Ah, 23 seconds of ode to joy. No wonder the algorithms are well. Let's see how they did:

In [19]:
plot_and_sonify_with_beats( 'audio/003.wav', "argmax" )
plot_and_sonify_with_beats( 'audio/003.wav', "autocorrelation" )
plot_and_sonify_with_beats( 'audio/003.wav', "yin" )
plot_and_sonify_with_beats( 'audio/003.wav', "crepe" )
Synthesized voice contour using argmax, with RNN beat predictions: 
Synthesized voice contour using autocorrelation, with RNN beat predictions: 
Synthesized voice contour using yin, with RNN beat predictions: 
76/76 [==============================] - 12s 161ms/step
Synthesized voice contour using crepe, with RNN beat predictions: 

Looks like all four algorithms are on the right ballpark, especially with yin and crepe, which almost didn't contain any irregular pitches in the plot.

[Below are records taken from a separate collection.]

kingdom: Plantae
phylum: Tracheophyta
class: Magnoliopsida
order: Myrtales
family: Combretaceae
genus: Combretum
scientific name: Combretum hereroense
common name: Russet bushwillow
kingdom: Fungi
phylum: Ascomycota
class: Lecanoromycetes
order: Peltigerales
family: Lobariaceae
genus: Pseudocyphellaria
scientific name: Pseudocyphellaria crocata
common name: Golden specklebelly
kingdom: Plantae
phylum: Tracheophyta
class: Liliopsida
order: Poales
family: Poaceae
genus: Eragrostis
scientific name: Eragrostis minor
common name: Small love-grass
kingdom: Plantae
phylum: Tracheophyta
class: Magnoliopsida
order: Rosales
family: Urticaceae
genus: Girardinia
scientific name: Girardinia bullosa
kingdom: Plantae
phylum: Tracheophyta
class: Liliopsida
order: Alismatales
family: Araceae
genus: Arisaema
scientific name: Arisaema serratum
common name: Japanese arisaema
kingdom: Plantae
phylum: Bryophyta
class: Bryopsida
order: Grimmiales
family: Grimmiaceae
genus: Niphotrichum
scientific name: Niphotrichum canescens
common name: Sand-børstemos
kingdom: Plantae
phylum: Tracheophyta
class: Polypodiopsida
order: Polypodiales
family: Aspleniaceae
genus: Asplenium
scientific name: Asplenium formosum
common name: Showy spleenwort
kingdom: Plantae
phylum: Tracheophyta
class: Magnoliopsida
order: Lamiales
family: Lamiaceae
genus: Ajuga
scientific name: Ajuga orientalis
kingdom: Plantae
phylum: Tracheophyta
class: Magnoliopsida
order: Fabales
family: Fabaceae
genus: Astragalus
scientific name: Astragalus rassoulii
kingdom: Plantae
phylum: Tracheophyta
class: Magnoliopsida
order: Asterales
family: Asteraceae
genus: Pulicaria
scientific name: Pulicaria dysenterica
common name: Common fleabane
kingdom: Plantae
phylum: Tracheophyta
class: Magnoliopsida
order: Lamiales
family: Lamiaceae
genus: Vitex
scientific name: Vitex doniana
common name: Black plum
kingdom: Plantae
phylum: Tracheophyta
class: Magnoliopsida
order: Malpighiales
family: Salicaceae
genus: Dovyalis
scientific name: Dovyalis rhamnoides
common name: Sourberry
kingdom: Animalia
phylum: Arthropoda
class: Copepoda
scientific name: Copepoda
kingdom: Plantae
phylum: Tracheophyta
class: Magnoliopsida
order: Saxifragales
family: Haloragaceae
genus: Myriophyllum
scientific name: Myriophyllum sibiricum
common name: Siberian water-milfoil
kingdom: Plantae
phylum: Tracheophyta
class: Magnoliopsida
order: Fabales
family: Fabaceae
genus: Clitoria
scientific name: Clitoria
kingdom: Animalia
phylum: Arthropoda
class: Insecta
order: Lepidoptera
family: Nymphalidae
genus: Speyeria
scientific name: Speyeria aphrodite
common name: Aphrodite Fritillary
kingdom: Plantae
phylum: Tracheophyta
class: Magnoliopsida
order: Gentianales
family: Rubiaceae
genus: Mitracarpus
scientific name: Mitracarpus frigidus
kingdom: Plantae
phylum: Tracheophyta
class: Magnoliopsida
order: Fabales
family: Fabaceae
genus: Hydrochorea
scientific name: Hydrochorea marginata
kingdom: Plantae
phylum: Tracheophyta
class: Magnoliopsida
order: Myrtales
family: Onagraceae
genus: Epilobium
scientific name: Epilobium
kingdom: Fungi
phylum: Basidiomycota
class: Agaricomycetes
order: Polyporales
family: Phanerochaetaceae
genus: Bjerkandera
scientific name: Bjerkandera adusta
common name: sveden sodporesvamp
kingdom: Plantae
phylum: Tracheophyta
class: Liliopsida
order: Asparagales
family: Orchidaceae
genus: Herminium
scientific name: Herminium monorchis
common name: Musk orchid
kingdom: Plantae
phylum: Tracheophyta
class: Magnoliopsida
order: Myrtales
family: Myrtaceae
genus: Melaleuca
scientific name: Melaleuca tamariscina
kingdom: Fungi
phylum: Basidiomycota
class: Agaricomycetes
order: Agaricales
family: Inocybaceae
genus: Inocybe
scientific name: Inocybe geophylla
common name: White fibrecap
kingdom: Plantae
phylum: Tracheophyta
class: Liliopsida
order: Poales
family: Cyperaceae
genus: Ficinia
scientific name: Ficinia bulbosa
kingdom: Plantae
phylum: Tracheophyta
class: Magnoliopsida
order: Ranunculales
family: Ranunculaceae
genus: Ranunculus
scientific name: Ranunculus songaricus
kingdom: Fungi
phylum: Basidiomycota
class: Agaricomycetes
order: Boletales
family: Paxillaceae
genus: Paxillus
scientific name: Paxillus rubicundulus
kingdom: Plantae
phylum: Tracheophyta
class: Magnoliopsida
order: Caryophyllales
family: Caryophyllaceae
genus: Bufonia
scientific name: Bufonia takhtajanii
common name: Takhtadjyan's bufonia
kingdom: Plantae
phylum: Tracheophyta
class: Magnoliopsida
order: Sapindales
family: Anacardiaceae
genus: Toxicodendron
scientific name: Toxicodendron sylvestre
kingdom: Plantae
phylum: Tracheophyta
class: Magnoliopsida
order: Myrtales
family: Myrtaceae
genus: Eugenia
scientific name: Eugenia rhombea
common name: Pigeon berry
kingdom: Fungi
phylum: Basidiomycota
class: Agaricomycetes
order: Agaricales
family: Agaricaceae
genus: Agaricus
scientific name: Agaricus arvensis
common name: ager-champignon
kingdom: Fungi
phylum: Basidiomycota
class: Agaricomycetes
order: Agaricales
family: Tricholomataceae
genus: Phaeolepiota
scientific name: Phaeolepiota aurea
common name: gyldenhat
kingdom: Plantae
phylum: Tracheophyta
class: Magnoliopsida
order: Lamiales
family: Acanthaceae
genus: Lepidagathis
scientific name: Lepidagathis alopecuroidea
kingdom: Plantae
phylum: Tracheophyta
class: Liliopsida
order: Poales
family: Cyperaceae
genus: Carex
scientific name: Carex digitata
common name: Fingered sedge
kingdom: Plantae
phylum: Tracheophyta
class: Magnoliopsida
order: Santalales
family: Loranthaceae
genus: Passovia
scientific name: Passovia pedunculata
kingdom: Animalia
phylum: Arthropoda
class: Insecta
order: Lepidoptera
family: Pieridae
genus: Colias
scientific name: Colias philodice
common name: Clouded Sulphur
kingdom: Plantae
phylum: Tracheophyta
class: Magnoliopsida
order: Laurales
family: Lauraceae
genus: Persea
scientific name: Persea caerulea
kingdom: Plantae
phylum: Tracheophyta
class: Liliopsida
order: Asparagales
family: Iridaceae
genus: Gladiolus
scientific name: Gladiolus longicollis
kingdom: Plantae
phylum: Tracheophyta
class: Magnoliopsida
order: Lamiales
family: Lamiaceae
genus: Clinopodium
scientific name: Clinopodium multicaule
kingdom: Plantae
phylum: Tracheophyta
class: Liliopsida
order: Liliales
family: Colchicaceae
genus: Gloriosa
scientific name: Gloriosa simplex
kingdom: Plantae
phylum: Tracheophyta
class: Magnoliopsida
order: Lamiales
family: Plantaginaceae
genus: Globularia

Something interesting we can notice about the auto-correlation method is that the pitch envelope looks very flat, compared to other envelopes. This means it doesn't quite work with vibratos. This could be a result of the frame sizes being too big for fast, minute changes in pitch to have an effect. By comparing with previous tracks, we can see that the crepe algorithm seem to have some funky behavior at the very beginning of the track. In all cases, it seems to slide up into the correct pitch, rather than starting at the correct place. This could be a trained response from the data the model was trained on. We can also observe the portamento effect slightly in this crepe graph as well.